Reads OBIS occurrences, bins them to H3 cells, and writes an authoritative DuckDB file with two layers consumed by the h3t tile service:

  • idx_h3(res, cell_id, n, sp, shannon, simpson, es) — precomputed all-taxa indicators for resolutions 1-7 (fast default tile layers).
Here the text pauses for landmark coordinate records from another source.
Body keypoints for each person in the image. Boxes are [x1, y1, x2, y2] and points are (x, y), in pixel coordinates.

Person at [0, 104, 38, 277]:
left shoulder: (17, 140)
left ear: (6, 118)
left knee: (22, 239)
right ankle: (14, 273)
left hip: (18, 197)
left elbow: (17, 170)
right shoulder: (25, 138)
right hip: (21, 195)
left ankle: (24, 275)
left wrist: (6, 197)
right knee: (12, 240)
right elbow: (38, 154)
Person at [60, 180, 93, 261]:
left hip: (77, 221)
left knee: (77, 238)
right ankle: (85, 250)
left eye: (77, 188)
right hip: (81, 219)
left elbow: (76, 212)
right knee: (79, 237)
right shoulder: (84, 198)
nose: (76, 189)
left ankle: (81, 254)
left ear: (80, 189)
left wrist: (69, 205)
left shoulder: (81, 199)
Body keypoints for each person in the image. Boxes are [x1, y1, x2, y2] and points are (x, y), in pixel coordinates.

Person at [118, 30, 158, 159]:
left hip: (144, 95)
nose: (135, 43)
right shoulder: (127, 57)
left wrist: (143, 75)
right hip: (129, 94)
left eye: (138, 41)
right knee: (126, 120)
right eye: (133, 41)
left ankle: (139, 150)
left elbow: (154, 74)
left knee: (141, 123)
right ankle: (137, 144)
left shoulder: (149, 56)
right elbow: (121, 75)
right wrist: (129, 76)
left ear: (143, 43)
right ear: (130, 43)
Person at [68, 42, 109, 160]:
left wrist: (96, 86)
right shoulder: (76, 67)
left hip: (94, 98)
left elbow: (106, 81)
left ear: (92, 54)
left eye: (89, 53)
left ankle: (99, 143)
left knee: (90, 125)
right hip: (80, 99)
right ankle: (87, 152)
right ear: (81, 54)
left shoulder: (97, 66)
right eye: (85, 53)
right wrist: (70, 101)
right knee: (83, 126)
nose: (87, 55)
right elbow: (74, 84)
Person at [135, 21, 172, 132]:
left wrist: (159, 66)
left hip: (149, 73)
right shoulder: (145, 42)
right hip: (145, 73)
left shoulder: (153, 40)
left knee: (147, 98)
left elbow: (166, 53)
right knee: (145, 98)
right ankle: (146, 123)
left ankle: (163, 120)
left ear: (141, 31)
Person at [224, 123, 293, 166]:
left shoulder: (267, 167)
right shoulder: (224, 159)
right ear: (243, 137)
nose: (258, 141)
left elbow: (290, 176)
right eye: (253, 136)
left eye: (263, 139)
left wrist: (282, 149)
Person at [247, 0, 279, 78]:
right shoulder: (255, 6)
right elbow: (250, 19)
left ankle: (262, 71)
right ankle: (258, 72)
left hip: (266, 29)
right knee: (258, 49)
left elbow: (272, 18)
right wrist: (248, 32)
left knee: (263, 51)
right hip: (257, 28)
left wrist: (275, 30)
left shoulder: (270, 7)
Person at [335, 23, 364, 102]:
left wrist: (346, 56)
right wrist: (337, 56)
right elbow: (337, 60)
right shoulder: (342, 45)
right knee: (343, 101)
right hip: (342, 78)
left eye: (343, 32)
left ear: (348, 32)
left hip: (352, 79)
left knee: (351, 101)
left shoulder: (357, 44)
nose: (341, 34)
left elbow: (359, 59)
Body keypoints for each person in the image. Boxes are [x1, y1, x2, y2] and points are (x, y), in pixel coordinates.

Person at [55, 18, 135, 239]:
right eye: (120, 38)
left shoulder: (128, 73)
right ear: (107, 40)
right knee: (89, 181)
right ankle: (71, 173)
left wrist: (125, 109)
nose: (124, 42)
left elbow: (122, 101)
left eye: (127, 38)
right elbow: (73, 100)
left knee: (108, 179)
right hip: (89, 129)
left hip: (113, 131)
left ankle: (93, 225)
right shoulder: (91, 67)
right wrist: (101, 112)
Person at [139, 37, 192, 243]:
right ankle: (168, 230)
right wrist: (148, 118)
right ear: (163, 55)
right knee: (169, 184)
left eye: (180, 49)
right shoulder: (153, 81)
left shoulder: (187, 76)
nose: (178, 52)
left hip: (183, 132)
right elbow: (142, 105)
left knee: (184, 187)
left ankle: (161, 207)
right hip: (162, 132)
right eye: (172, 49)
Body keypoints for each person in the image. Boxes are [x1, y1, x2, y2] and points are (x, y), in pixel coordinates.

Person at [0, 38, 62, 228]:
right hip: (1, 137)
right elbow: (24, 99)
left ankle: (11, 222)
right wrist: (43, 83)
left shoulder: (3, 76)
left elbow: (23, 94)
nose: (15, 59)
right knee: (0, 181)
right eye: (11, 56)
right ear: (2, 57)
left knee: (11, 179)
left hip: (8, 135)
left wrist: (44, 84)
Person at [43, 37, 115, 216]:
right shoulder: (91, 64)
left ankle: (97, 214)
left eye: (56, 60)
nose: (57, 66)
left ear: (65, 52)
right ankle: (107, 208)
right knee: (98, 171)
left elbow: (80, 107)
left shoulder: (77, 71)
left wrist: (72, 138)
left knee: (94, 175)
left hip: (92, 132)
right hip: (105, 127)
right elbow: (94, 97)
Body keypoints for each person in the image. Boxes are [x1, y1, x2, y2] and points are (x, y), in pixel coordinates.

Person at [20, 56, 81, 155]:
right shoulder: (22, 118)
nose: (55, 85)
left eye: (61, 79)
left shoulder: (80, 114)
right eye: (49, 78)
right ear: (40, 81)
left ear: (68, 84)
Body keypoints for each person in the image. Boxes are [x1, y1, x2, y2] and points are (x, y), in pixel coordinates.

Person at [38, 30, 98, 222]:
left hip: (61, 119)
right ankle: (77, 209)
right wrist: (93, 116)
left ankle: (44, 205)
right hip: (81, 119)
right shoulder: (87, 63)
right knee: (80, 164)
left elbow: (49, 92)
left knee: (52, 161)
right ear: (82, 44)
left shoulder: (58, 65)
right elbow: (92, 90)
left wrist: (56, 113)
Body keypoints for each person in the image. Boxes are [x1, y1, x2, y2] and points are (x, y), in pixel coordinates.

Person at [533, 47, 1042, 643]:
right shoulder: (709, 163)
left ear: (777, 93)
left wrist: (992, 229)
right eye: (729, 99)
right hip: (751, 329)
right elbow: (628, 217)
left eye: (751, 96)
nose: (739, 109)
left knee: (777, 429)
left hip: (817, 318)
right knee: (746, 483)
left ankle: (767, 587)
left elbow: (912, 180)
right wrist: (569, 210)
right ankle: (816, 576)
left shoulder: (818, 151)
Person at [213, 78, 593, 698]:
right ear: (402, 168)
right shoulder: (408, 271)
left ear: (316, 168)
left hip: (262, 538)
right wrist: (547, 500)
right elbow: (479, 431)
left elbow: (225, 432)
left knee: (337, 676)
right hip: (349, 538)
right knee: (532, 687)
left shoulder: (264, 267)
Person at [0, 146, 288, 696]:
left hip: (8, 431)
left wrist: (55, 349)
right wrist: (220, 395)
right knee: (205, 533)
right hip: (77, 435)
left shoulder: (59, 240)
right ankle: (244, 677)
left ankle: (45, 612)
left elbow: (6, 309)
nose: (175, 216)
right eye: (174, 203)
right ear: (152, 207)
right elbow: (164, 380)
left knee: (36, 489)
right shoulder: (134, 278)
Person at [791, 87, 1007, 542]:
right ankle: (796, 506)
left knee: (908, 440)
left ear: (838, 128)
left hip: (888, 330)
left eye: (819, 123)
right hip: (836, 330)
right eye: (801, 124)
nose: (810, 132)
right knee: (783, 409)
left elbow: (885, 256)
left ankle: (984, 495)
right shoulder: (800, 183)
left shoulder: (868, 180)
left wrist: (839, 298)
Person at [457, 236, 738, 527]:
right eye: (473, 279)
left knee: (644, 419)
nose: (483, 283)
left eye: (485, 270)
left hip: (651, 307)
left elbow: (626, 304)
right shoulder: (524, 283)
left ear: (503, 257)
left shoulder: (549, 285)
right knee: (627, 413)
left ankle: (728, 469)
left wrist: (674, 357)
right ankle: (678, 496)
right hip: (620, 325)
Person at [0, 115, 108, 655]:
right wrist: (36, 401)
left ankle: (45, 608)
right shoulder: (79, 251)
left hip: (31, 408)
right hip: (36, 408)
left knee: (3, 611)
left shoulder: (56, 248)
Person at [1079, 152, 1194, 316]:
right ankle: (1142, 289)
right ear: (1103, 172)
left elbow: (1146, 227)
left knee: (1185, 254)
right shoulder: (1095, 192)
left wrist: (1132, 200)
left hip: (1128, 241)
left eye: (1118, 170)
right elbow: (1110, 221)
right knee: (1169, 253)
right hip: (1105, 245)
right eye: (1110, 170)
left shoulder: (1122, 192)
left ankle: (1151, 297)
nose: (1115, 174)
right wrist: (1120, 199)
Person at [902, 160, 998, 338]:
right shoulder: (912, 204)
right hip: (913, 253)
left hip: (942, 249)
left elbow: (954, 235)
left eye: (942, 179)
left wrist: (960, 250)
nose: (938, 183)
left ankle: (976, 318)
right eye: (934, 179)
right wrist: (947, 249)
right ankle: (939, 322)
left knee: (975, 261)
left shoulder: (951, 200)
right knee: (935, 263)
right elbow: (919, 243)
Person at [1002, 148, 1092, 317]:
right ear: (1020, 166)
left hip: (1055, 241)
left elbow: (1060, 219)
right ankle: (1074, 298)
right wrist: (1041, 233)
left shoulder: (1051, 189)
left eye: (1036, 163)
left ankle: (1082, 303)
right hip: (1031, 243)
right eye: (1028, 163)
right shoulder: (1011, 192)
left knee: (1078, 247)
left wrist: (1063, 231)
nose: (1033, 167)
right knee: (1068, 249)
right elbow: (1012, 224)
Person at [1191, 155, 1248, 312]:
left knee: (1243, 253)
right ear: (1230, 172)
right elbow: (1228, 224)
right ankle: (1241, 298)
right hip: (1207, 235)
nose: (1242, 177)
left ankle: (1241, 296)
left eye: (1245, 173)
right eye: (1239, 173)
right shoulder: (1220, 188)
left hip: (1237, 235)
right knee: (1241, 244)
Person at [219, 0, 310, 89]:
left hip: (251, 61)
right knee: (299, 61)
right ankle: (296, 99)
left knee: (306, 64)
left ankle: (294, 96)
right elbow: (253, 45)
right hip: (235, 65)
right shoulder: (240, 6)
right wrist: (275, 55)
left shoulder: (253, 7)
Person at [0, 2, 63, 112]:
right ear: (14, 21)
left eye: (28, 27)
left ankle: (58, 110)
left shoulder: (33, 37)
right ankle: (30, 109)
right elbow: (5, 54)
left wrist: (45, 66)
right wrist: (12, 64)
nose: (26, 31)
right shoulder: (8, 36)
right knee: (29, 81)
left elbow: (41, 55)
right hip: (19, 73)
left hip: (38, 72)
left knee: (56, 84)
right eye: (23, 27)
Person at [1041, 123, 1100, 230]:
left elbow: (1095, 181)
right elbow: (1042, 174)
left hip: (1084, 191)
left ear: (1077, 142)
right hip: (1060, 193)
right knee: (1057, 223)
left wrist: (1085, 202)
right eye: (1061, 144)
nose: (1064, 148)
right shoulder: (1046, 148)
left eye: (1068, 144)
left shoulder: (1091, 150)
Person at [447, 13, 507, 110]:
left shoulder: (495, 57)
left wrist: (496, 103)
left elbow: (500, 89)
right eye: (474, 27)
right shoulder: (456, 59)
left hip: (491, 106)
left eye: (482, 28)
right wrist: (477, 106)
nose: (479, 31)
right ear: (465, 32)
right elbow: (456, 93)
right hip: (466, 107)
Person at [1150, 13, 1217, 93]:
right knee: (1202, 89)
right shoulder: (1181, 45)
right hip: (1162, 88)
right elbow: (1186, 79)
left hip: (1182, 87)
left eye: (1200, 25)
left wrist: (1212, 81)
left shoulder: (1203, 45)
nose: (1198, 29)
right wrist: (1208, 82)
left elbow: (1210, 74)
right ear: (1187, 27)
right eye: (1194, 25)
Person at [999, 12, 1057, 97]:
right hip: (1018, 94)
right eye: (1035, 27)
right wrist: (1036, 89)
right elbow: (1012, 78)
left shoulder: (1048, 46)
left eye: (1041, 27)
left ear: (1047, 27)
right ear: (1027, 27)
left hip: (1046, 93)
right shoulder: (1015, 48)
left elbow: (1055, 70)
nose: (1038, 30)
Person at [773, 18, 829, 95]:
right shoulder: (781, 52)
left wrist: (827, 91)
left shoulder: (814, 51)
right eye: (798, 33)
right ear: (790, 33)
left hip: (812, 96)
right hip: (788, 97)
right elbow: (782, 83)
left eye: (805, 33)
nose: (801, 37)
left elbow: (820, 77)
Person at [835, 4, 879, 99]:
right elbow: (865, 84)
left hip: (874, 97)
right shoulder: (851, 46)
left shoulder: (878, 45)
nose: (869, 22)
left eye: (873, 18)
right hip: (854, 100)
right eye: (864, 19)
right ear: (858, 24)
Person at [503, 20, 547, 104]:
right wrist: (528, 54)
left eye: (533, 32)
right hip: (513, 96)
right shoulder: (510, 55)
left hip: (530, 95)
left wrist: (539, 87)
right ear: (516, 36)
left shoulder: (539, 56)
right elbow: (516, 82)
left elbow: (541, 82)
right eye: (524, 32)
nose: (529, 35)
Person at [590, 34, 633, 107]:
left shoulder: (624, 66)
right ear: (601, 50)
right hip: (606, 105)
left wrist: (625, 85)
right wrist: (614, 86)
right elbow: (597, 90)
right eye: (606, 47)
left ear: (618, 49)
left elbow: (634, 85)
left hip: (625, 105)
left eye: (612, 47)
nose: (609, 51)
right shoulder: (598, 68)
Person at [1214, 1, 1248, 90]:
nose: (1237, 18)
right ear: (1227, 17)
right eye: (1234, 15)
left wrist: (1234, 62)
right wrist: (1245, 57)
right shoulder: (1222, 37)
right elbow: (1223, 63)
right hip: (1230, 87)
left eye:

  • occ_h3(res, cell_id, aphiaid, phylum, class, "order", family, genus, species, date_year, records) — species-level counts at resolution tiers 3/5/7 for on-the-fly taxon/year-filtered queries.

Usage

build_obis_h3_duckdb(
  src,
  path_duckdb,
  region_bbox = NULL,
  esn = 50L,
  s3_region = "us-east-1",
  s3_anonymous = TRUE,
  memory_limit = NULL,
  threads = NULL,
  temp_dir = NULL,
  overwrite = TRUE
)

Arguments

src

occurrence source. Either a data.frame of occurrences, or a character vector of parquet path(s)/glob(s) readable by DuckDB (e.g. "s3://obis-open-data/occurrence/*.parquet"). Must expose columns decimalLongitude, decimalLatitude, species and (optionally) aphiaid, phylum, class, order, family, genus, date_year, records, dropped, absence. Missing taxonomic columns are filled NULL.

path_duckdb

output DuckDB file path.

region_bbox

optional c(lon_min, lat_min, lon_max, lat_max) to restrict to a region (recommended for a first/demo build).

esn

expected sample size for ES(n); default 50 (matches ES50).

s3_region

AWS region for s3:// sources (default "us-east-1").

s3_anonymous

use anonymous S3 access for public buckets (default TRUE).

memory_limit

optional DuckDB memory_limit (e.g. "10GB"). Strongly recommended when src is a parquet/S3 glob: a global OBIS scan will otherwise exhaust RAM and can wedge the host. Leave a few GB headroom below physical RAM.

threads

optional DuckDB thread cap (e.g. 2L) to bound CPU/RAM.

temp_dir

optional directory for DuckDB to spill to disk when it exceeds memory_limit. Needs ample free space (a global build can spill many GB); point it at a roomy volume, not /tmp.

overwrite

overwrite an existing path_duckdb (default TRUE).

Value

path_duckdb, invisibly.

Details

The indicator math (ES50, Shannon, Simpson, richness) is the SQL translation of calc_indicators() (esn = 50 by default), validated by the package tests.